Here’s a full example:
#include <array>
#include <iostream>
struct House
{
int number{};
int stories{};
int roomsPerStory{};
};
int main()
{
constexpr std::array<House, 3> houses {{ // note double braces
{ 13, 1, 7 },
{ 14, 2, 5 },
{ 15, 2, 4 }
}};
for (const auto& house : houses)
{
std::cout << "House number " << house.number
<< " has " << (house.stories * house.roomsPerStory)
<< " rooms.\n";
}
return 0;
}
Brace elision for aggregates
Given the explanation above, you may be wondering why the above case requires double braces, but all other cases we’ve seen only require single braces:
#include <array>
#include <iostream>
int main()
{
constexpr std::array<int, 5> arr { 1, 2, 3, 4, 5 }; // single braces
for (const auto n : arr)
std::cout << n << '\n';
return 0;
}
It turns out that you can supply double braces for such arrays:
#include <array>
#include <iostream>
int main()
{
constexpr std::array<int, 5> arr {{ 1, 2, 3, 4, 5 }}; // double braces
for (const auto n : arr)
std::cout << n << '\n';
return 0;
}
However, aggregates in C++ support a concept called brace elision, which lays out some rules for when multiple braces may be omitted. Generally, you can omit braces when initializing a std::array
with scalar (single) values, or when initializing with class types or arrays where the type is explicitly named with each element.
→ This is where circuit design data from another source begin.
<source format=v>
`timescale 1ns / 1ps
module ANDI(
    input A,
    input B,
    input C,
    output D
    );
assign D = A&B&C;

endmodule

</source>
There is no harm in always initializing std::array
with double braces, as it avoids having to think about whether brace-elision is applicable in a specific case or not. Alternatively, you can try to single-brace init, and the compiler will generally complain if it can’t figure it out. In that case, you can quickly add an extra set of braces.
Another example
Here’s one more example where we initialize a std::array
with Student
structs.
#include <array>
#include <iostream>
#include <string_view>
// Each student has an id and a name
struct Student
{
int id{};
std::string_view name{};
};
// Our array of 3 students (single braced since we mention Student with each initializer)
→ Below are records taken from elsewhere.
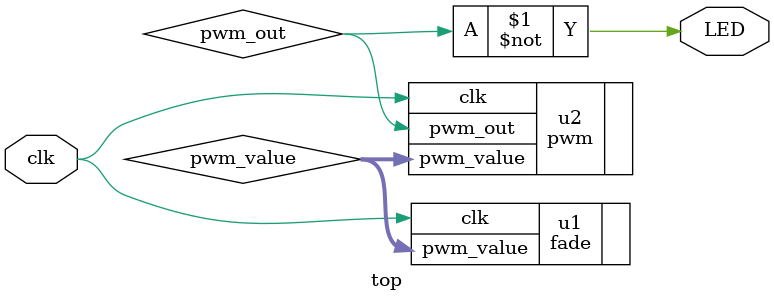
<source format=sv>
`include "fade.sv"
`include "pwm.sv"


module top #(
    parameter PWM_INTERVAL = 1200       // CLK frequency is 12MHz, so 1,200 cycles is 100us
)(
    input logic     clk, 
    output logic    LED
);

    logic [$clog2(PWM_INTERVAL) - 1:0] pwm_value;
    logic pwm_out;

    fade #(
        .PWM_INTERVAL   (PWM_INTERVAL)
    ) u1 (
        .clk            (clk), 
        .pwm_value      (pwm_value)
    );

    pwm #(
        .PWM_INTERVAL   (PWM_INTERVAL)
    ) u2 (
        .clk            (clk), 
        .pwm_value      (pwm_value), 
        .pwm_out        (pwm_out)
    );

    assign LED = ~pwm_out;


endmodule

</source>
constexpr std::array students{ Student{0, "Alex"}, Student{ 1, "Joe" }, Student{ 2, "Bob" } };
const Student* findStudentById(int id)
{
// Look through all the students
for (auto& s : students)
{
// Return student with matching id
if (s.id == id) return &s;
}
// No matching id found
return nullptr;
}
int main()
{
constexpr std::string_view nobody { "nobody" };
const Student* s1 { findStudentById(1) };
std::cout << "You found: " << (s1 ? s1->name : nobody) << '\n';
const Student* s2 { findStudentById(3) };
std::cout << "You found: " << (s2 ? s2->name : nobody) << '\n';
return 0;
}
This prints:
You found: Joe You found: nobody
Note that because std::array students
is constexpr, our findStudentById()
function must return a const pointer, which means our Student
pointers in main()
must also be const.
Quiz time
Question #1
Define a struct named Item
that contains two members: std::string_view name
and int gold
. Define a std::array
and initialize it with 4 Item objects, explicitly specifying the element type for each initializer.
The program should print the following:
A sword costs 5 gold. A dagger costs 3 gold. A club costs 2 gold. A spear costs 7 gold.
Question #2
Update your solution to quiz 1 to not explicitly specify the element type for each initializer.